Acho que nem eles acreditavam quão sucesso teriam. O objetivo era articular, com integrantes de outras denominações e de outros países, uma série de assuntos sobre os quais todos concordassem que deveriam ser defendidos. Para eles não se podia separar o poder político do poder religioso. Antes dos anos 1960, a orientação da maioria das igrejas evangélicas era a de não entrar nas doutrinas do mundo. O enfoque era o da vida espiritual. Eles não queriam as coisas de César, queriam as coisas de Deus. O que muda é a vontade crescente dos evangélicos de tomar para si uma área da vida pública, apresentada como manifestação política de sentimentos e doutrinas religiosas. Eles estavam preocupados em defender os valores religiosos, mas me parece que, naquele momento, para eles não era possível distinguir o que estava acontecendo na política do que acontecia na cultura e na economia. Um dos grandes logros foi conectar isso tudo com a identidade religiosa. Conseguiram vincular a noção de guardiões da tradição religiosa com uma série de iniciativas que não eram e não são exatamente religiosas. Em oposição ao Estado e ao igualitarismo, esses ativistas ajudaram a tornar não só lícito, mas necessário, o engajamento dos cristãos. Não há como explicar a semelhança entre o atual presidente do Brasil e Trump, ou o surgimento do populismo de direita nos Estados Unidos, só com o que acontece dentro dos Estados Unidos ou a partir de um conceito nacional. Sustento que essas histórias devem ser pensadas em termos transnacionais.
Outros países também participaram da construção dessa direita transnacional?

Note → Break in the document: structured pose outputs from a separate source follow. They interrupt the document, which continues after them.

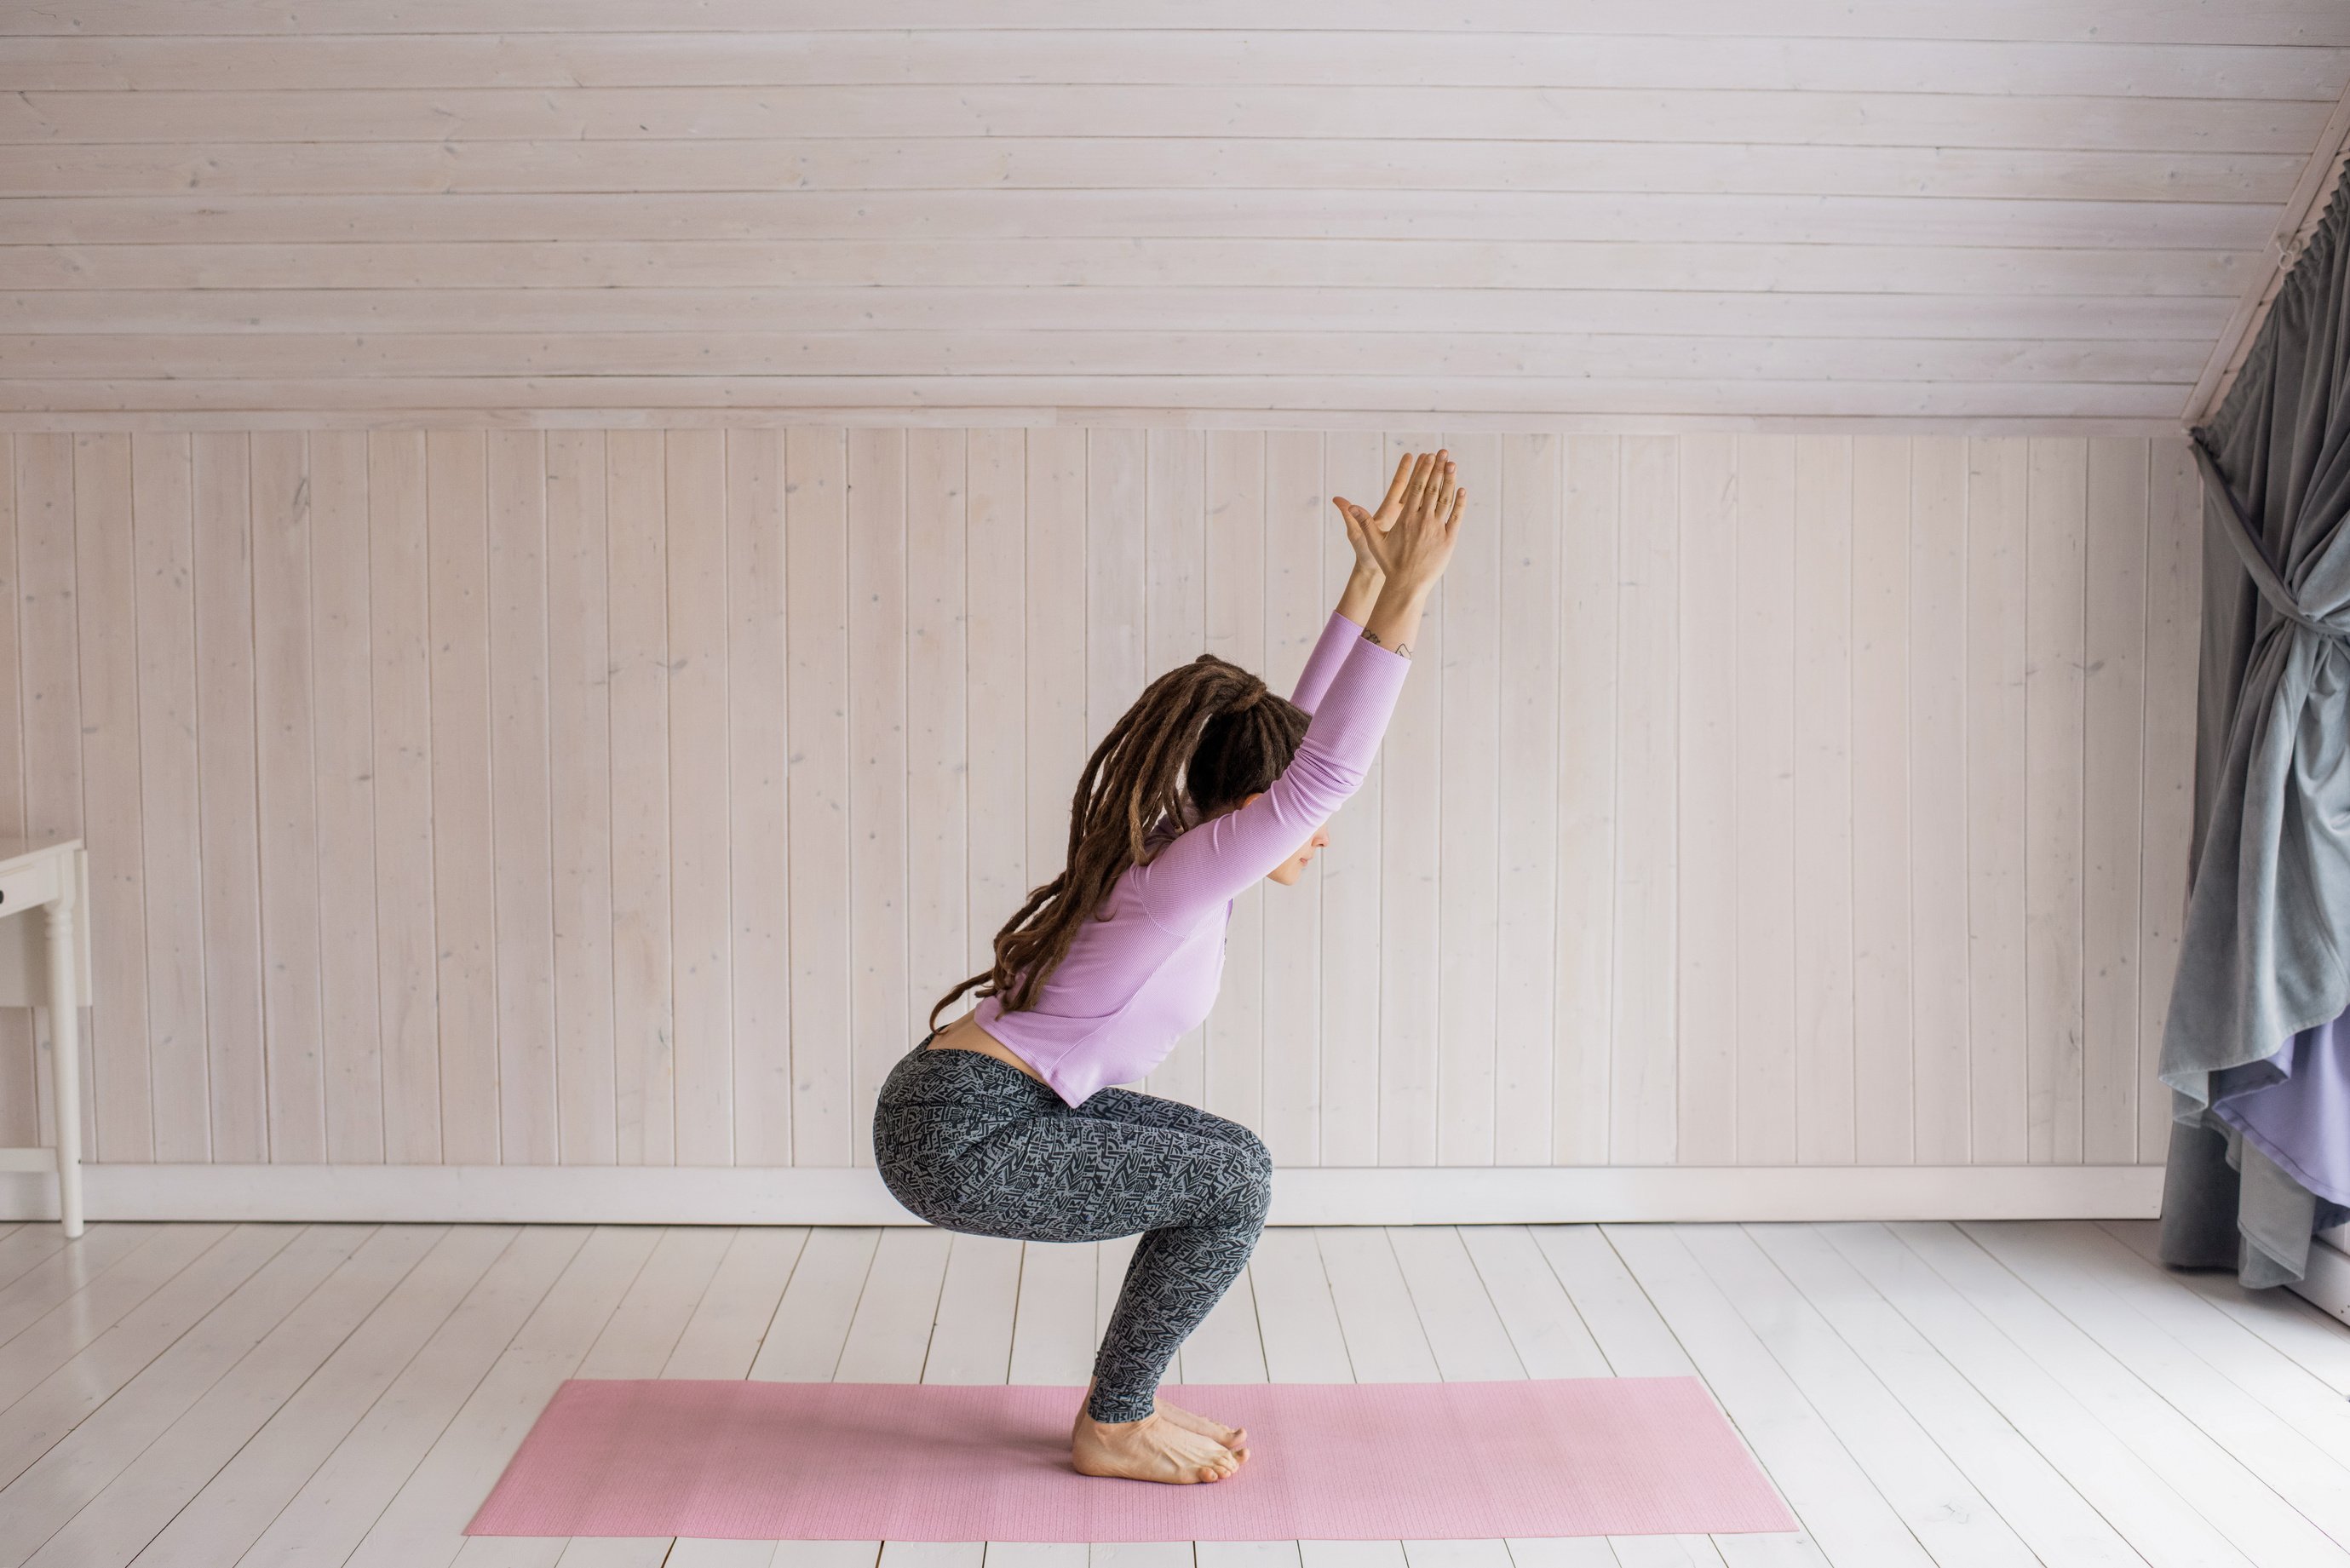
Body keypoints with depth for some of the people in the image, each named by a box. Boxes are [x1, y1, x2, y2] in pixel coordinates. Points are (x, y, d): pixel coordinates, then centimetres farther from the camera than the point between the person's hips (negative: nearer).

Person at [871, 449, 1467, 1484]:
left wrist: (1370, 578, 12)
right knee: (1233, 1187, -7)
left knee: (1230, 1163, 11)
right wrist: (1407, 591, -28)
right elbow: (1328, 769, -26)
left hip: (987, 1106, 10)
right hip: (961, 1139, -10)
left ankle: (1124, 1400, 20)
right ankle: (1113, 1429, 7)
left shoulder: (1179, 845, 9)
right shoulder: (1176, 879, -17)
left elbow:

O Brasil teve um papel muito importante, que começou há quase um século. Instituições e ativistas brasileiros foram essenciais para tornar possível o ressurgimento da direita ao criarem organizações e nutrirem alianças que facilitaram a construção do atual conservadorismo cristão transnacional – talvez o mais influente fenômeno político e cultural da atualidade. Mas sei que outros países também participaram dessa construção. Por um longo tempo, estudos sobre movimentos de direita davam como certos seus limites dentro do Estado-nação. Há que se considerar, no entanto, os vínculos com outros países. A maioria de nós é treinada em estudos nacionais, mas é preciso investigar países sobre os quais pouco se sabe nessa temática. Se fosse para indicar um próximo destino de pesquisa, seria algum país da Ásia, a Coreia ou China. A World Anticommunist League [WACL], Liga Anticomunista, por exemplo, teve atuação na Ásia. Parece fundamental compreender os esforços de estabelecimento de vínculos com igrejas daquela região.